— YOUR INSTRUCTIONS —
A word-for-word copy of the whole listing is the required answer.

— RECORDS SHOWN —
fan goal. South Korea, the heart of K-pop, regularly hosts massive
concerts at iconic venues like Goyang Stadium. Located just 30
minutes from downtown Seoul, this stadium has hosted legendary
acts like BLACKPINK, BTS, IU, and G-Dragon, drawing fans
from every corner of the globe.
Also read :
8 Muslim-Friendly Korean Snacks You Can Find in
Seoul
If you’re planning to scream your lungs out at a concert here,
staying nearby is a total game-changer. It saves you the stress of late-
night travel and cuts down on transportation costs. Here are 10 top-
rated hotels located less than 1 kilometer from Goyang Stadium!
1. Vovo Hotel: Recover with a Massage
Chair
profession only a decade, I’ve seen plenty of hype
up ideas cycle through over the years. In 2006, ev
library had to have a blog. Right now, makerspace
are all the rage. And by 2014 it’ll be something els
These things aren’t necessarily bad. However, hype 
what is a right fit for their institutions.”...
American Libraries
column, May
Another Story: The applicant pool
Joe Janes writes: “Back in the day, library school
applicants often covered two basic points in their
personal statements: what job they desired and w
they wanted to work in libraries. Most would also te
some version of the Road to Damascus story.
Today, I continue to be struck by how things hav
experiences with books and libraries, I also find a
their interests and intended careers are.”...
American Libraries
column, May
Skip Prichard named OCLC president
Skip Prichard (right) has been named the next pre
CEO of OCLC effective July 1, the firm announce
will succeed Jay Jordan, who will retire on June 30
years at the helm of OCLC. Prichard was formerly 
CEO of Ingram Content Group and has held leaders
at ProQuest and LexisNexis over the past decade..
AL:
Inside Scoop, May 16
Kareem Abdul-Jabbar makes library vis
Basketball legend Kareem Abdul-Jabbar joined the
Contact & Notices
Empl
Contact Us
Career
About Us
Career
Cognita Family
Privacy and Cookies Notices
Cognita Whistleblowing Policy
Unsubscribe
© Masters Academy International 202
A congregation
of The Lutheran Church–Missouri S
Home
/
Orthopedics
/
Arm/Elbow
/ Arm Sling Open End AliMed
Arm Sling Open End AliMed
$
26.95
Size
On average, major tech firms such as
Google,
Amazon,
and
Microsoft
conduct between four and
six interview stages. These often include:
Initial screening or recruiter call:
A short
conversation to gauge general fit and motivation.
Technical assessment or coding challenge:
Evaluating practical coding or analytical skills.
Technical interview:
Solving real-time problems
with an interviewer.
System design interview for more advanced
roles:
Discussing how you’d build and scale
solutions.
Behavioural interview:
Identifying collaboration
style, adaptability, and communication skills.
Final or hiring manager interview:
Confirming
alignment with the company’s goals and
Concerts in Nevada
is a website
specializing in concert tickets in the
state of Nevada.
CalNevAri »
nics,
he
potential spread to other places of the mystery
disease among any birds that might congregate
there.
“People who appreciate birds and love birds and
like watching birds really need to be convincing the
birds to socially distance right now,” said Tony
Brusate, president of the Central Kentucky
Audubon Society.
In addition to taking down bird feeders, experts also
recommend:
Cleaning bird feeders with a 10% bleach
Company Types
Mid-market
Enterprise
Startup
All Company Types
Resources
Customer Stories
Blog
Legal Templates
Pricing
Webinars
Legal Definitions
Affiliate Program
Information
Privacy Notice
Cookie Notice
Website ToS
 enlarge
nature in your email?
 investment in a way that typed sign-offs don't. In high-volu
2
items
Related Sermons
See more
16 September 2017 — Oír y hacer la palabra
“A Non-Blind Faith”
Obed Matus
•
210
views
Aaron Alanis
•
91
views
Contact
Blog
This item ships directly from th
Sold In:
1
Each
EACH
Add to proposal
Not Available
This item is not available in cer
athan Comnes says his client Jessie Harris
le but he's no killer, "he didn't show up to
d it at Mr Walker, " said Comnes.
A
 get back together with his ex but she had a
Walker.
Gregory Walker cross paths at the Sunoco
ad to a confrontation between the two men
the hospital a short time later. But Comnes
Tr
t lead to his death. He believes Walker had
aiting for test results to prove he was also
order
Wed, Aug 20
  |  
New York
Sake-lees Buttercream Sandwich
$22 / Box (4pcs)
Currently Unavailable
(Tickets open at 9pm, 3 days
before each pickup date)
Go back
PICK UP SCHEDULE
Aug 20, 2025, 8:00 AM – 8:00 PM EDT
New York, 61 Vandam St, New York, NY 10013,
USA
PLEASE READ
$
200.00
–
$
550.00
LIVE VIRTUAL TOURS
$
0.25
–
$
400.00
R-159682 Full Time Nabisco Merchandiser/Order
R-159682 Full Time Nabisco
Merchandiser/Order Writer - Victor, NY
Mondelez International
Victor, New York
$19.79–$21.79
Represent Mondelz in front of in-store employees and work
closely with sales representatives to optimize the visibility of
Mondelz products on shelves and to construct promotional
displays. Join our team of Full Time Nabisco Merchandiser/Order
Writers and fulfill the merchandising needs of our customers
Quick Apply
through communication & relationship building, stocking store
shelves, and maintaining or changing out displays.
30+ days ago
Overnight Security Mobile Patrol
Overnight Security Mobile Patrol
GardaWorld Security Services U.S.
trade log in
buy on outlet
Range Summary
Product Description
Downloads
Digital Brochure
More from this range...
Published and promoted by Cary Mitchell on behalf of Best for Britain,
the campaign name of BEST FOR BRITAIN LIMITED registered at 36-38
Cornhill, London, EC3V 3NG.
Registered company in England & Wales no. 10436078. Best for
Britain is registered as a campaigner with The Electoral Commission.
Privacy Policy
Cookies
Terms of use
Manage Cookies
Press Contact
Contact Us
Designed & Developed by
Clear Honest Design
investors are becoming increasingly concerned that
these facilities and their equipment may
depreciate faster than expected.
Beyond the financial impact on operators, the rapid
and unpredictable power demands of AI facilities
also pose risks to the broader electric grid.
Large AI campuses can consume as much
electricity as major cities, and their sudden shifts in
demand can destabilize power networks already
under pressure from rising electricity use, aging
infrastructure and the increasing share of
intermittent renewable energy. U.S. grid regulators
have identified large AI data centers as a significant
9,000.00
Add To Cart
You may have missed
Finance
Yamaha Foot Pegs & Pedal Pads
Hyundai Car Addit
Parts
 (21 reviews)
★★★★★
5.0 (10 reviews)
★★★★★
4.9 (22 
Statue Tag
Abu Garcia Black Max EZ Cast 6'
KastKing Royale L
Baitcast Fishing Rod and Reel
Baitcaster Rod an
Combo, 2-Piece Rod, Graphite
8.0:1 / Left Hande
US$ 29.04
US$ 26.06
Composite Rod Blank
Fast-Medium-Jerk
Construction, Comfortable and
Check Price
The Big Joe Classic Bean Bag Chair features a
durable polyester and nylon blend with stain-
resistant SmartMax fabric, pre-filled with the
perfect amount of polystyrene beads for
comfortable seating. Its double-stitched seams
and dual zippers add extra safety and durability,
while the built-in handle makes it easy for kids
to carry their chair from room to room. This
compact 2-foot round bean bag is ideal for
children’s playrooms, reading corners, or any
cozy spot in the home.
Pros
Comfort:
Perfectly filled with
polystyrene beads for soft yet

— EXPECTED ANSWER —
fan goal. South Korea, the heart of K-pop, regularly hosts massive
concerts at iconic venues like Goyang Stadium. Located just 30
minutes from downtown Seoul, this stadium has hosted legendary
acts like BLACKPINK, BTS, IU, and G-Dragon, drawing fans
from every corner of the globe.
Also read :
8 Muslim-Friendly Korean Snacks You Can Find in
Seoul
If you’re planning to scream your lungs out at a concert here,
staying nearby is a total game-changer. It saves you the stress of late-
night travel and cuts down on transportation costs. Here are 10 top-
rated hotels located less than 1 kilometer from Goyang Stadium!
1. Vovo Hotel: Recover with a Massage
Chair
profession only a decade, I’ve seen plenty of hype
up ideas cycle through over the years. In 2006, ev
library had to have a blog. Right now, makerspace
are all the rage. And by 2014 it’ll be something els
These things aren’t necessarily bad. However, hype 
what is a right fit for their institutions.”...
American Libraries
column, May
Another Story: The applicant pool
Joe Janes writes: “Back in the day, library school
applicants often covered two basic points in their
personal statements: what job they desired and w
they wanted to work in libraries. Most would also te
some version of the Road to Damascus story.
Today, I continue to be struck by how things hav
experiences with books and libraries, I also find a
their interests and intended careers are.”...
American Libraries
column, May
Skip Prichard named OCLC president
Skip Prichard (right) has been named the next pre
CEO of OCLC effective July 1, the firm announce
will succeed Jay Jordan, who will retire on June 30
years at the helm of OCLC. Prichard was formerly 
CEO of Ingram Content Group and has held leaders
at ProQuest and LexisNexis over the past decade..
AL:
Inside Scoop, May 16
Kareem Abdul-Jabbar makes library vis
Basketball legend Kareem Abdul-Jabbar joined the
Contact & Notices
Empl
Contact Us
Career
About Us
Career
Cognita Family
Privacy and Cookies Notices
Cognita Whistleblowing Policy
Unsubscribe
© Masters Academy International 202
A congregation
of The Lutheran Church–Missouri S
Home
/
Orthopedics
/
Arm/Elbow
/ Arm Sling Open End AliMed
Arm Sling Open End AliMed
$
26.95
Size
On average, major tech firms such as
Google,
Amazon,
and
Microsoft
conduct between four and
six interview stages. These often include:
Initial screening or recruiter call:
A short
conversation to gauge general fit and motivation.
Technical assessment or coding challenge:
Evaluating practical coding or analytical skills.
Technical interview:
Solving real-time problems
with an interviewer.
System design interview for more advanced
roles:
Discussing how you’d build and scale
solutions.
Behavioural interview:
Identifying collaboration
style, adaptability, and communication skills.
Final or hiring manager interview:
Confirming
alignment with the company’s goals and
Concerts in Nevada
is a website
specializing in concert tickets in the
state of Nevada.
CalNevAri »
nics,
he
potential spread to other places of the mystery
disease among any birds that might congregate
there.
“People who appreciate birds and love birds and
like watching birds really need to be convincing the
birds to socially distance right now,” said Tony
Brusate, president of the Central Kentucky
Audubon Society.
In addition to taking down bird feeders, experts also
recommend:
Cleaning bird feeders with a 10% bleach
Company Types
Mid-market
Enterprise
Startup
All Company Types
Resources
Customer Stories
Blog
Legal Templates
Pricing
Webinars
Legal Definitions
Affiliate Program
Information
Privacy Notice
Cookie Notice
Website ToS
 enlarge
nature in your email?
 investment in a way that typed sign-offs don't. In high-volu
2
items
Related Sermons
See more
16 September 2017 — Oír y hacer la palabra
“A Non-Blind Faith”
Obed Matus
•
210
views
Aaron Alanis
•
91
views
Contact
Blog
This item ships directly from th
Sold In:
1
Each
EACH
Add to proposal
Not Available
This item is not available in cer
athan Comnes says his client Jessie Harris
le but he's no killer, "he didn't show up to
d it at Mr Walker, " said Comnes.
A
 get back together with his ex but she had a
Walker.
Gregory Walker cross paths at the Sunoco
ad to a confrontation between the two men
the hospital a short time later. But Comnes
Tr
t lead to his death. He believes Walker had
aiting for test results to prove he was also
order
Wed, Aug 20
  |  
New York
Sake-lees Buttercream Sandwich
$22 / Box (4pcs)
Currently Unavailable
(Tickets open at 9pm, 3 days
before each pickup date)
Go back
PICK UP SCHEDULE
Aug 20, 2025, 8:00 AM – 8:00 PM EDT
New York, 61 Vandam St, New York, NY 10013,
USA
PLEASE READ
$
200.00
–
$
550.00
LIVE VIRTUAL TOURS
$
0.25
–
$
400.00
R-159682 Full Time Nabisco Merchandiser/Order
R-159682 Full Time Nabisco
Merchandiser/Order Writer - Victor, NY
Mondelez International
Victor, New York
$19.79–$21.79
Represent Mondelz in front of in-store employees and work
closely with sales representatives to optimize the visibility of
Mondelz products on shelves and to construct promotional
displays. Join our team of Full Time Nabisco Merchandiser/Order
Writers and fulfill the merchandising needs of our customers
Quick Apply
through communication & relationship building, stocking store
shelves, and maintaining or changing out displays.
30+ days ago
Overnight Security Mobile Patrol
Overnight Security Mobile Patrol
GardaWorld Security Services U.S.
trade log in
buy on outlet
Range Summary
Product Description
Downloads
Digital Brochure
More from this range...
Published and promoted by Cary Mitchell on behalf of Best for Britain,
the campaign name of BEST FOR BRITAIN LIMITED registered at 36-38
Cornhill, London, EC3V 3NG.
Registered company in England & Wales no. 10436078. Best for
Britain is registered as a campaigner with The Electoral Commission.
Privacy Policy
Cookies
Terms of use
Manage Cookies
Press Contact
Contact Us
Designed & Developed by
Clear Honest Design
investors are becoming increasingly concerned that
these facilities and their equipment may
depreciate faster than expected.
Beyond the financial impact on operators, the rapid
and unpredictable power demands of AI facilities
also pose risks to the broader electric grid.
Large AI campuses can consume as much
electricity as major cities, and their sudden shifts in
demand can destabilize power networks already
under pressure from rising electricity use, aging
infrastructure and the increasing share of
intermittent renewable energy. U.S. grid regulators
have identified large AI data centers as a significant
9,000.00
Add To Cart
You may have missed
Finance
Yamaha Foot Pegs & Pedal Pads
Hyundai Car Addit
Parts
 (21 reviews)
★★★★★
5.0 (10 reviews)
★★★★★
4.9 (22 
Statue Tag
Abu Garcia Black Max EZ Cast 6'
KastKing Royale L
Baitcast Fishing Rod and Reel
Baitcaster Rod an
Combo, 2-Piece Rod, Graphite
8.0:1 / Left Hande
US$ 29.04
US$ 26.06
Composite Rod Blank
Fast-Medium-Jerk
Construction, Comfortable and
Check Price
The Big Joe Classic Bean Bag Chair features a
durable polyester and nylon blend with stain-
resistant SmartMax fabric, pre-filled with the
perfect amount of polystyrene beads for
comfortable seating. Its double-stitched seams
and dual zippers add extra safety and durability,
while the built-in handle makes it easy for kids
to carry their chair from room to room. This
compact 2-foot round bean bag is ideal for
children’s playrooms, reading corners, or any
cozy spot in the home.
Pros
Comfort:
Perfectly filled with
polystyrene beads for soft yet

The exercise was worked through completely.